*** DATASET ***
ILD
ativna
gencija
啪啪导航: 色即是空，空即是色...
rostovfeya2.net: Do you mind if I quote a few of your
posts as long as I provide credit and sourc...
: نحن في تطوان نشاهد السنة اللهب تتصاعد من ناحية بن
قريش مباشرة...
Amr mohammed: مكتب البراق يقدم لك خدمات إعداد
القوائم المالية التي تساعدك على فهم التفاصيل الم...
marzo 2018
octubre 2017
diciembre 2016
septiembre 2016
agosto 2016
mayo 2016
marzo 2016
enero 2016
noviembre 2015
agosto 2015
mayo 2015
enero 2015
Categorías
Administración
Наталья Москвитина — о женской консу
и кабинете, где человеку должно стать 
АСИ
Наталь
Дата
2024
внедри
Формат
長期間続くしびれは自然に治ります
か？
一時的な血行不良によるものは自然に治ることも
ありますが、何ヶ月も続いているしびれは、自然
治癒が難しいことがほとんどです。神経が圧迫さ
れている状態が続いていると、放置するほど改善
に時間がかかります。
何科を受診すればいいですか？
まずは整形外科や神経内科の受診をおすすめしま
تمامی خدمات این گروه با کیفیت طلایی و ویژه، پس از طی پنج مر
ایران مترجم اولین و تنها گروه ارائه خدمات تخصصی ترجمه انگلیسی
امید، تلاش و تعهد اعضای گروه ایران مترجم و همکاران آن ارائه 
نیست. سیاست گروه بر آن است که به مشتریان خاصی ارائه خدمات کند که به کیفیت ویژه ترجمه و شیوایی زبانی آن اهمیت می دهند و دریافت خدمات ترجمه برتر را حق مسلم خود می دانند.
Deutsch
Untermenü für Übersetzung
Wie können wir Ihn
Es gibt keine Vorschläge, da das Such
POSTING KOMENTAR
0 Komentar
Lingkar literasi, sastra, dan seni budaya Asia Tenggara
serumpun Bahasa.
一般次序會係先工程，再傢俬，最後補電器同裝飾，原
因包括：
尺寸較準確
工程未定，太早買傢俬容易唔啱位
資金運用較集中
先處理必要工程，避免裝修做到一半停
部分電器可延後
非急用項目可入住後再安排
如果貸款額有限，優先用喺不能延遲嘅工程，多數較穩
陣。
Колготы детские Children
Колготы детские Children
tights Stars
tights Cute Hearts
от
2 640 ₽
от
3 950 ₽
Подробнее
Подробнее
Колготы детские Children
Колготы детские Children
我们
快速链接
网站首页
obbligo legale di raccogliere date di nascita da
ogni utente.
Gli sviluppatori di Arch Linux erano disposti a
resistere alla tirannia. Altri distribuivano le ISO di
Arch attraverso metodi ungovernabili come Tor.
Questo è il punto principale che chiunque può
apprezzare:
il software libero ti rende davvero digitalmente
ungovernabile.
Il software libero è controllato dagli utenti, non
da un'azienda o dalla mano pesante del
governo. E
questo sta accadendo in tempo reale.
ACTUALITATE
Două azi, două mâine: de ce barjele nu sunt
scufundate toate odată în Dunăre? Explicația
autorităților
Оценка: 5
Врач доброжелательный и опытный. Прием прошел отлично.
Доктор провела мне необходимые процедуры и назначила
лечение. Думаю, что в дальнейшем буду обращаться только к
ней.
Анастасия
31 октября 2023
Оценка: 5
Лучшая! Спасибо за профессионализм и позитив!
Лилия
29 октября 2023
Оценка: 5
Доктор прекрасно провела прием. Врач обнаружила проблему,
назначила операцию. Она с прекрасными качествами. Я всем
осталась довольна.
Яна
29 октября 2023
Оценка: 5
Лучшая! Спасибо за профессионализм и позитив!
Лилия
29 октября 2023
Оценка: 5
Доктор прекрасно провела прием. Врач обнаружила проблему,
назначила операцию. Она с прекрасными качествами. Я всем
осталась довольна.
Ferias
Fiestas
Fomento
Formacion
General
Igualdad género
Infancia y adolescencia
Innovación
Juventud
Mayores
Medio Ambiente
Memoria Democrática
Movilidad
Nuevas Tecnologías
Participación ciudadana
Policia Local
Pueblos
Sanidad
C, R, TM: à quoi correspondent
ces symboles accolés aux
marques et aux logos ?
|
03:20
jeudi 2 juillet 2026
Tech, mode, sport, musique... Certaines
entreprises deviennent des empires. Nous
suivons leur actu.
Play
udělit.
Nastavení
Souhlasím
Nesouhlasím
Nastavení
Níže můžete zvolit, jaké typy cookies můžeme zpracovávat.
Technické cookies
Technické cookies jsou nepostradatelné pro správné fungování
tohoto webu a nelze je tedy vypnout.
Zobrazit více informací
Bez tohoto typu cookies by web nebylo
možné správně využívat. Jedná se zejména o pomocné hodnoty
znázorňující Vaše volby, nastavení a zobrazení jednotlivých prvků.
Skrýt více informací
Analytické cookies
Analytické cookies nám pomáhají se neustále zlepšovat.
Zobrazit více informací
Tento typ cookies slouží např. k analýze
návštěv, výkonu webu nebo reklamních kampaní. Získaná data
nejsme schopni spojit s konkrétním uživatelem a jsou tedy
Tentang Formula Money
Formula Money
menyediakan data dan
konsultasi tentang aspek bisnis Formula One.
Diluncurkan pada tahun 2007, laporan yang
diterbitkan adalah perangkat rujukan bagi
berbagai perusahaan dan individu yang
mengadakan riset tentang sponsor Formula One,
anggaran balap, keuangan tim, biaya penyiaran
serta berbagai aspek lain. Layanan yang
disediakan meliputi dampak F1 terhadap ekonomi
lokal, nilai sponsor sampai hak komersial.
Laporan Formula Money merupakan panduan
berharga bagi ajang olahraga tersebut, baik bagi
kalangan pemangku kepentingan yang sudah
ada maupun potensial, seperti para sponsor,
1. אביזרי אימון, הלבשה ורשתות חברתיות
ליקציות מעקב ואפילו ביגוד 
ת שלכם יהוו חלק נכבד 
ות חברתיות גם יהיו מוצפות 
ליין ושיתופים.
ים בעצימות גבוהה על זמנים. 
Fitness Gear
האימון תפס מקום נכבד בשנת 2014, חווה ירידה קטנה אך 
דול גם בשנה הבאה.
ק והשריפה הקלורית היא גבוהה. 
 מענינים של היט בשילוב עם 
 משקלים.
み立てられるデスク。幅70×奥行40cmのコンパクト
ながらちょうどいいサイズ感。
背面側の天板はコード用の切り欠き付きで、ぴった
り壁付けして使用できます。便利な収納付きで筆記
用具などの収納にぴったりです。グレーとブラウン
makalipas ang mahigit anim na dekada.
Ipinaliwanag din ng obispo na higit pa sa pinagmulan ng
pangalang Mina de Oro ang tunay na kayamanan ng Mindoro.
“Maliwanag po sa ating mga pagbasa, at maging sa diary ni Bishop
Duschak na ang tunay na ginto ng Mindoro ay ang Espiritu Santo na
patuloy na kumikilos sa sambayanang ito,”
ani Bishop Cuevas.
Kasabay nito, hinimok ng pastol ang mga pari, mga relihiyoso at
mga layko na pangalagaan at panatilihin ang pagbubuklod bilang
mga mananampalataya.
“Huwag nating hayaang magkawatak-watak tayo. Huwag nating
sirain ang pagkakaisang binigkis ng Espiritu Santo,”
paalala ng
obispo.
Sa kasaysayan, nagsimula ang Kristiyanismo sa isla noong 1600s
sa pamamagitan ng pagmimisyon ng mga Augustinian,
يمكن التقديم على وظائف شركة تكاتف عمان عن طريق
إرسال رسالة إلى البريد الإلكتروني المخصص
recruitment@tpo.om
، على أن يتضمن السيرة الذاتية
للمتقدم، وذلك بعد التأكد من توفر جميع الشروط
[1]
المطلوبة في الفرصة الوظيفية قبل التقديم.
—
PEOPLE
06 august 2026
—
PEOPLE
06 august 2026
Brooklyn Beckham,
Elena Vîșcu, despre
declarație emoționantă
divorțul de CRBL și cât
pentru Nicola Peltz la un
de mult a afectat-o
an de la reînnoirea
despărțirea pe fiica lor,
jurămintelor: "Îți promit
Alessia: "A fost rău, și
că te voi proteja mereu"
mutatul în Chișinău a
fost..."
*** End of DATASET ***
PROMPT:
Edit the lines from the start of the records up to and including the line containing "ogni utente.", changing "Categorías" to "Categories" and leaving everything else unchanged.

ANSWER SECTION:
ILD
ativna
gencija
啪啪导航: 色即是空，空即是色...
rostovfeya2.net: Do you mind if I quote a few of your
posts as long as I provide credit and sourc...
: نحن في تطوان نشاهد السنة اللهب تتصاعد من ناحية بن
قريش مباشرة...
Amr mohammed: مكتب البراق يقدم لك خدمات إعداد
القوائم المالية التي تساعدك على فهم التفاصيل الم...
marzo 2018
octubre 2017
diciembre 2016
septiembre 2016
agosto 2016
mayo 2016
marzo 2016
enero 2016
noviembre 2015
agosto 2015
mayo 2015
enero 2015
Categories
Administración
Наталья Москвитина — о женской консу
и кабинете, где человеку должно стать 
АСИ
Наталь
Дата
2024
внедри
Формат
長期間続くしびれは自然に治ります
か？
一時的な血行不良によるものは自然に治ることも
ありますが、何ヶ月も続いているしびれは、自然
治癒が難しいことがほとんどです。神経が圧迫さ
れている状態が続いていると、放置するほど改善
に時間がかかります。
何科を受診すればいいですか？
まずは整形外科や神経内科の受診をおすすめしま
تمامی خدمات این گروه با کیفیت طلایی و ویژه، پس از طی پنج مر
ایران مترجم اولین و تنها گروه ارائه خدمات تخصصی ترجمه انگلیسی
امید، تلاش و تعهد اعضای گروه ایران مترجم و همکاران آن ارائه 
نیست. سیاست گروه بر آن است که به مشتریان خاصی ارائه خدمات کند که به کیفیت ویژه ترجمه و شیوایی زبانی آن اهمیت می دهند و دریافت خدمات ترجمه برتر را حق مسلم خود می دانند.
Deutsch
Untermenü für Übersetzung
Wie können wir Ihn
Es gibt keine Vorschläge, da das Such
POSTING KOMENTAR
0 Komentar
Lingkar literasi, sastra, dan seni budaya Asia Tenggara
serumpun Bahasa.
一般次序會係先工程，再傢俬，最後補電器同裝飾，原
因包括：
尺寸較準確
工程未定，太早買傢俬容易唔啱位
資金運用較集中
先處理必要工程，避免裝修做到一半停
部分電器可延後
非急用項目可入住後再安排
如果貸款額有限，優先用喺不能延遲嘅工程，多數較穩
陣。
Колготы детские Children
Колготы детские Children
tights Stars
tights Cute Hearts
от
2 640 ₽
от
3 950 ₽
Подробнее
Подробнее
Колготы детские Children
Колготы детские Children
我们
快速链接
网站首页
obbligo legale di raccogliere date di nascita da
ogni utente.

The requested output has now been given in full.